Personally I would love a language with better type+test system than python for shuffling json around and math stuff. Python's dict functionality feels like a big fat hack (recusive merging, splitting json, detection of subdict etc) and likewise the xml stuff (there is no guide what xml tooling to use and what is broken in what python version and a third party package is better than libstd).


First, establish that the language is the issue. Measure. It's difficult for me to imagine a situation with Ansible scripts where the performance bottleneck is the raw performance of the python runtime.


I feel really stupid for asking this - how do I install it to play around? I cannot see anything in the docs.


From the GitHub page, here are some binary releases: https://github.com/fubark/cyber/releases

You can also try it online: https://cyberscript.dev/play.html


Thank you for your guidance.



Thank you very much.


Looks really nice! one thing I instantly noticed though is the import order, would be nice if they could consider switching the path and module name around, like `from "x" import y`, not sure why modern languages would still do it like this.

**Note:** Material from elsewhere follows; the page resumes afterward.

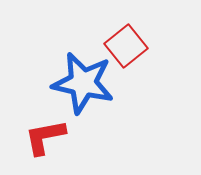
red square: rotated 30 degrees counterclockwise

I’m wondering if all values are boxed, like in Python, which is increasing RAM usage and creating a lot indirections, instead of being able to create arrays and structs where the members are located in the same block of contiguous memory.


Values seem to be nan-boxed, which means numbers are simply doubles and therefore will still be located in the same block of contiguous memory. When the higher 8 bits are FF the remaining 48 normally are an indirection pointer. So right, for anything other than numbers your cache misses increase, but storing dynamically sized objects like strings or tuples or maps continuously in array is a hard problem anyway not to mention storage in maps or in tables.

Since this is seemingly a byte code or threaded code based VM, your code execution probably also contributes to cache exhaustion.



a/s/l wanna cyber?


How’s the standard library?


oh


async dispatch / job groups / continuous input processing?

closures / text or int data ranges and filters(comprehensions)?

databases / sqlite related data processing tools?

"std"-like shim/ boiler plate commands for popular tooling to launch ml / cv tasks, or any tasks that require a bunch of standartized steps?